Jednak pierwszym czynnikiem, który powinien być brany pod uwagę jest wielkość posiadanych złóż zboża. Od tego bowiem zależy wybór pojemności silosu. Niby jest to łatwa decyzja, jednak w wielu przypadkach można spotkać się z niewłaściwym doborem wielkości magazynu, gdyż nie jest brany pod uwagę ewentualny rozwój gospodarstwa.
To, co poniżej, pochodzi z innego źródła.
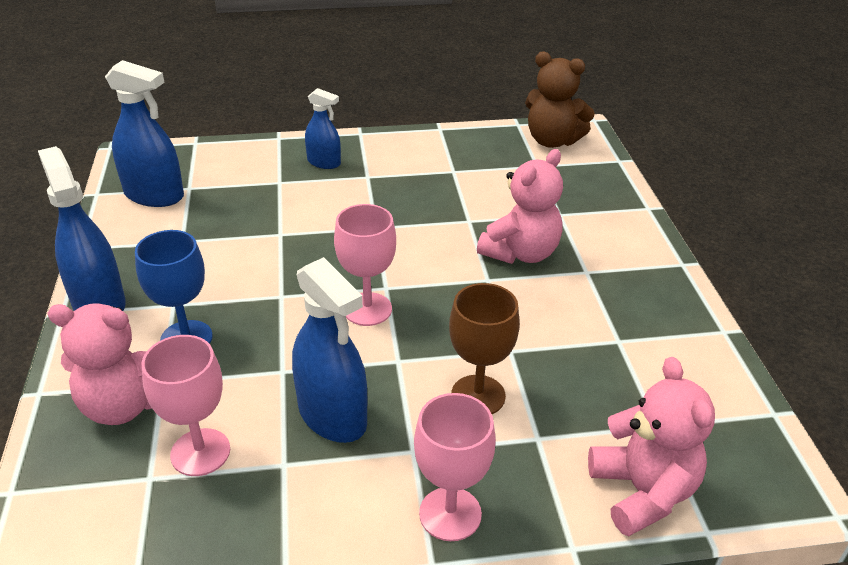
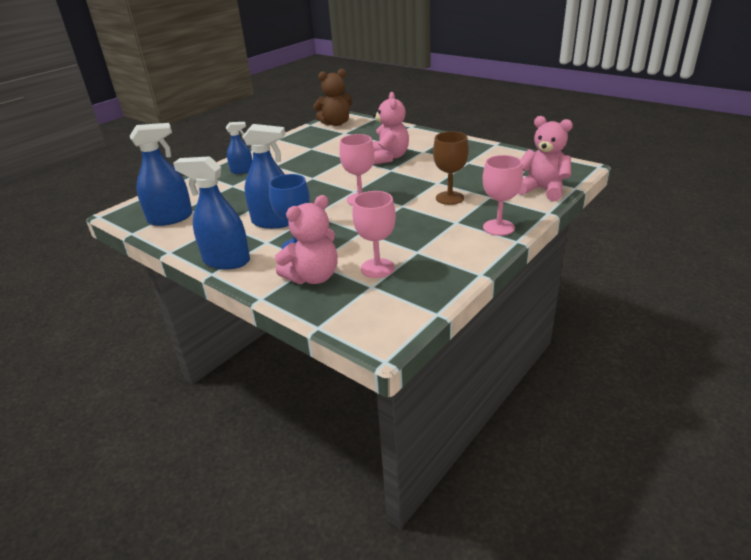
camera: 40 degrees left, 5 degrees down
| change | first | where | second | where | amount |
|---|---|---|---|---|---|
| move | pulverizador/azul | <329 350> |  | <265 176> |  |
Kolejną decyzją do podjęcia jest wybór ilości silosów. Można wybrać dwa silosy o pojemności dwóch ton lub cztery o pojemności jednej tony. Wszystko zależy od indywidualnych preferencji. Wystarczy jednak wziąć pod uwagę choćby jakość zebranych plonów lub ilość rodzajów zasianych zbóż. Dzięki większej ilości silosów można łatwiej oddzielić pszenicę gorszej jakości od tej lepszej jakościowo.

Silosy płaskodenne – najpopularniejszy wybór

Są one polecane mniejszym gospodarstwom rolnym, które przede wszystkim stawiają na ekonomiczne rozwiązania, a rotacja zboża w nich jest mała. Powolne opróżnianie silosów przez cały rok pozwala ukryć ich największa wadę, którą jest niepełne wydobycie z nich ziaren zboża. Najtańszy system silosu płaskodennego pozwala opróżnić go za pomocą grawitacyjnego systemu dolnego, który znajduje się w ścianie bocznej.
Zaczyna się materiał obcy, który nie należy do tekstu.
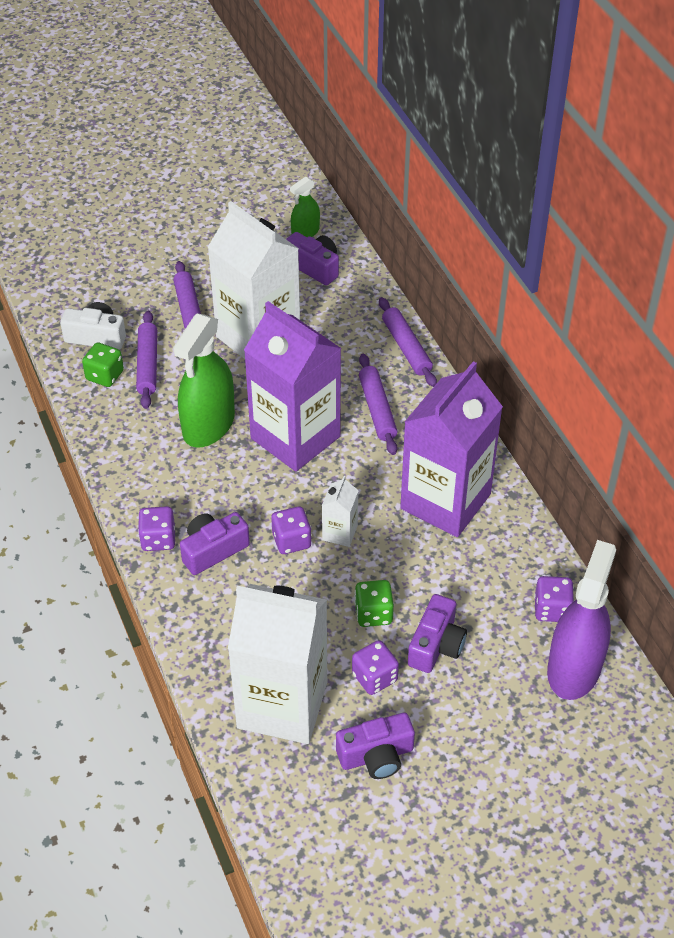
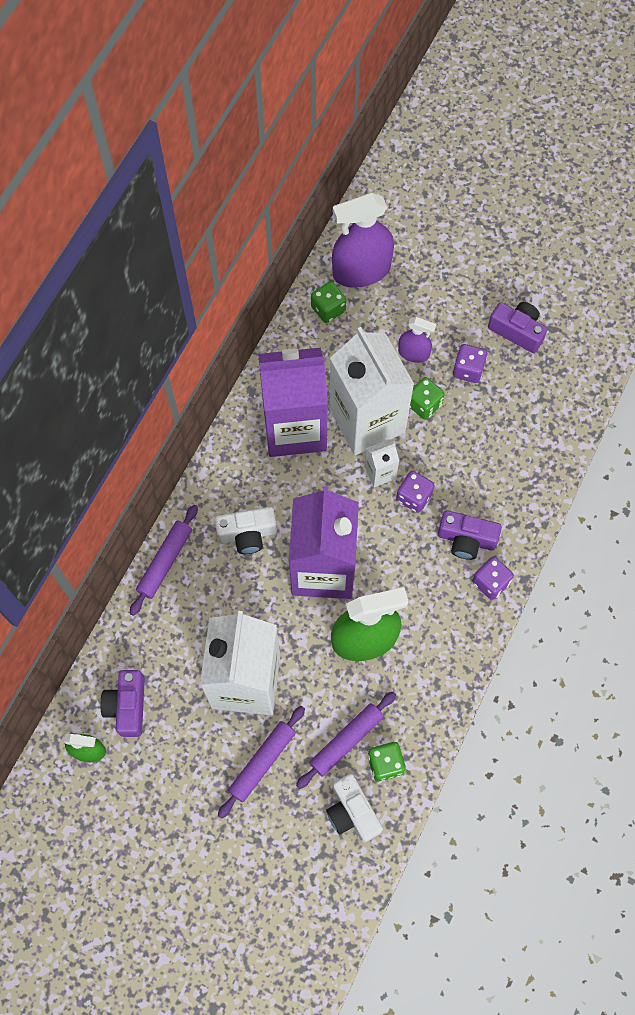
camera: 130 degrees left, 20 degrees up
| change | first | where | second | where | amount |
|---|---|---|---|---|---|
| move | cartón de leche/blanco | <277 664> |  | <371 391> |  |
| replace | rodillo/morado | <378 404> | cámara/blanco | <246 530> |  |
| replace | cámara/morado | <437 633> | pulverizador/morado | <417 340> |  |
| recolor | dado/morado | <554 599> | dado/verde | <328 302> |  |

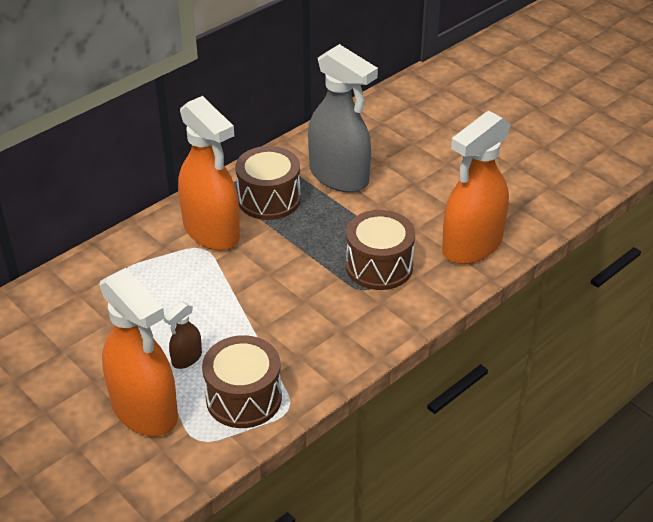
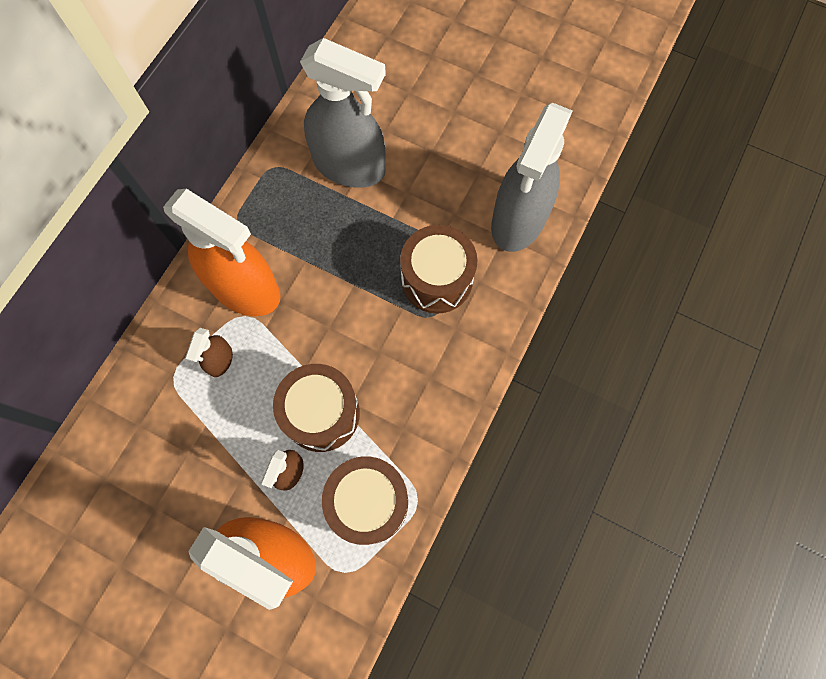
camera: 20 degrees left, 30 degrees up
| change | first | where | second | where | amount |
|---|---|---|---|---|---|
| move | tambor/marrón | <268 183> |  | <316 408> |  |
| recolor | pulverizador/naranja | <476 187> | pulverizador/gris | <531 177> |  |
| insert |  |  | pulverizador/marrón | <209 352> |  |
Jak już wcześniej wspomniano takie rozwiązanie jest idealne dla małych zasobów plonów i małych gospodarstw rolnych. Pozostające na dnie zboże, a które nie zostanie wybrane może zacząć gnić lub kiełkować, co niekorzystnie wpłynie na nowo dosypane ziarna do zbiornika. Oczywiście powstało wiele konstrukcji mających na celu wydobycie jak największej ilości zboża z silosu, jednak żadne nie gwarantuje opróżnienia co do zera.

Silos lejowy jako alternatywa

Najlepszym więc rozwiązaniem takiej sytuacji będzie zastosowanie silosu lejowego, którego zaletą jest właśnie grawitacyjne opróżnianie zbiornika. Jest to także dobre rozwiązanie w przypadku konstruowania bazy magazynowej.

Stawiając silosy w rzędzie można wykorzystać do ich opróżniania jeden przenośnik. W przypadku silosów płaskodennych ich liczba musi być znacznie większa, co przekłada się na większe koszty zużycia energii.